Friday, May 25, 2007

More About the Immigration Bill

Read "Worker Visas Intensify Debate on Immigration: Skilled Foreigners Embraced, Envied" by Pamela Constable, The Washington Post, May 25, 2007.

The draft legislation would increase the ceiling on new H-1B professional visas, which allow one- to six-year stays, from 65,000 to 115,000 a year. New H-1B visa holders now account for only 0.07 percent of the total U.S. workforce and that 57 percent of them have advanced degrees. Foreign students are exempt from visa ceilings if they have a graduate degree from a U.S. institution.

Read "Point system is key to immigration overhaul: Debate centers on how much weight should be allocated to family ties, skills, languages" by Carolyn Lochhead, The Sand Francisco Chronicle, May 15, 2007.
A Canadian-style point system at the center of a controversial new immigration overhaul could transform the ethnic and social composition of the United States in decades to come, but such a change hinges on the details expected to emerge this week from intense closed-door negotiations between the White House and key senators in both parties.

In concept, a point system that awards visas on the basis of such factors as education, age, job skills and English proficiency could mark a radical change from the current system that awards the vast majority of the 1 million legal permanent residence visas, or green cards, on the basis of a foreigner's family ties to relatives already in the United States.

Depending on how a point system is constructed, a Ghanaian physician fluent in English could get priority to enter the country, for example, over a Spanish-speaking hotel maid from Guatemala whose brother is a U.S. citizen.
Comment: It is too bad that the legislation seeking to deal with illegal immigrants and to strengthen the borders against illegal immigration is considered in the same bill with the legislation on H-1B visas and the formula for legal immigration. Both are important pieces of legislation, but the hot button issue of the illegals distracts our attention from the critical issue of how the population of this nation is to grow in the future.
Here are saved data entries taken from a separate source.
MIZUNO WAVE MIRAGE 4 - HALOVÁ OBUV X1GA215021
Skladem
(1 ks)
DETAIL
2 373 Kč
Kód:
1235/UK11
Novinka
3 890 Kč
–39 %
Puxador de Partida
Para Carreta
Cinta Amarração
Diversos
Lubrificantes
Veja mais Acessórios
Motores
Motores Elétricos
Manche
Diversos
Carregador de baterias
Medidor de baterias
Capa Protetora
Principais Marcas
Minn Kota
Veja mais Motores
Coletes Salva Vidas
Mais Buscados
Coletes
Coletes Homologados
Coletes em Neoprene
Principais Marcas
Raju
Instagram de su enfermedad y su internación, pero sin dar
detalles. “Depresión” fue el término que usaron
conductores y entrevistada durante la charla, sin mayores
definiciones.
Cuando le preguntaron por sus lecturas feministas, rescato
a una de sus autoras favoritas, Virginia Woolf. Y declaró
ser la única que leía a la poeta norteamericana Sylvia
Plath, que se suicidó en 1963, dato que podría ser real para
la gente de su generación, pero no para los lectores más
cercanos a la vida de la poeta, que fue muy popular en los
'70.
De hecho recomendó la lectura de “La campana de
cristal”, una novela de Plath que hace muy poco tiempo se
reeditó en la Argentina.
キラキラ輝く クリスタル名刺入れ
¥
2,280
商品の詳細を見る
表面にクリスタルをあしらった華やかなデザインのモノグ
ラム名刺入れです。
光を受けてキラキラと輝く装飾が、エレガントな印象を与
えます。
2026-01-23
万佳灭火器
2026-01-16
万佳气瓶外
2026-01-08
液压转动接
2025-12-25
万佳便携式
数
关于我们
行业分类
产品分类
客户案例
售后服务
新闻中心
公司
As readers of this blog know, I prefer we bring in people who can help this economy. I worry that as the baby boomers age, with a low birth rate, and as longevity increases, we will have a smaller portion of the population working to support the whole population. Indeed, the cost to the economy of the older population will continue to increase.

Globalization will continue, and we need knowledge workers to continue to provide a competitive advantage in an international knowledge economy. Thus, I hope that the Congress will pass and the President will sign legislation that helps build that force of knowledge workers. My smart, well educated friends from Ghana would be a great asset to the economy, as would my smart, well educated friends from Latin America.
JAD

Here is a negative study on high tech immigration by the Washington Center for Immigration Studies: "Low Wages for Low Skills: New Report Corrects Misconceptions About High-Tech Visa"
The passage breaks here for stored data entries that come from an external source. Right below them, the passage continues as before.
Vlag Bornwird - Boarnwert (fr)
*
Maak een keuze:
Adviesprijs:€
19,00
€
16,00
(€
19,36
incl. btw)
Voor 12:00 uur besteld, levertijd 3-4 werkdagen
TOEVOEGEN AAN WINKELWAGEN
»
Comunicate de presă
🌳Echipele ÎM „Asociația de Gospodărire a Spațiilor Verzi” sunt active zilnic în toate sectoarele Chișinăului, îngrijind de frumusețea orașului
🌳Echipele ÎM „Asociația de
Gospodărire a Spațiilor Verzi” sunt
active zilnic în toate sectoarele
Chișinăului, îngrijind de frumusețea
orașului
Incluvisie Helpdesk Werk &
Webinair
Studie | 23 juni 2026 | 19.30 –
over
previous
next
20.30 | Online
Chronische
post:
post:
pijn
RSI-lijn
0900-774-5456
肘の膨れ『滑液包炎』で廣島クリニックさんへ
Here is a more positive National Foundation for American Policy Policy Brief: "H-1B Visas, Enforcement , Outsourcing and U.S. Workers: An H-1B Primer"

Check out the Reports and Studies from U.S. Citizenship and Immigration Services.

3 comments:

Anonymous said...

I am surprised that we are not hearing much debate about how increasing professional visas to the USA causes a brain drain in other countries. I don't doubt that we need that talent in the USA. But the developing countries where these people leave from need it more. This must be a huge driver of inequalities between countries.

John Daly said...

Glenn, you are right that the brain gain in the United States is ofter the obverse of the brain drain in other countries. I don't really object to a contest among nations to attract the best and the brightest, especially if it is based on creating conditions in which those people can accomplish most.

I would point out, that there is also a phenomenon that I have termed the "virtual brain drain". Getting the B&Bs in India or Africa to work on problems of the United States via the Internet may effectively remove them from working on the problems of their own nations. Note, for example, that we pay very good people abroad to tutor our high school kids via the Internet (I understand the going rate is $8/hour.

There is also an unfortunate tendency in many poor countries to spend scarce resources to train people and then not use them in the work for which they have been trained. There have been too many scientists working as taxi drivers and unions of unemployed doctors in the world. I think it is a positive good for the B&Bs to escape such places and go to countries where their skills and education will be used. (On the other hand, there are also too many skilled professionals in paraprofessional jobs in the United States due to restrictions on the opportunities offered, and due to the fact that we offer paraprofessionals a better life here than their own nations offer to professionals. Still, I hate to see the waste of expertise here due to the protectionism of professional organizations.)

In any case, my altruism clashes with my enlightened self interest.

Anonymous said...

How much effect will a change in U.S. policy have on the migration of knowledge workers out of developing nations? Will those who can not come to the United States stay at home, or will they move to European or Asian-Pacific nations to find better economic opportunities? If the problem is brain underutilization and brain push rather than brain pull, poor countries will not be saved from brain drain by a decrease in U.S. brain gain. Rather the United States would simply be giving up a competitive advantage in the globalizing knowledge economy to our rich country rivals. Indeed, as the United States has restricted access to our universities for foreign students, I think enrollment of foreign students in Europe, Australia, and Japan has increased.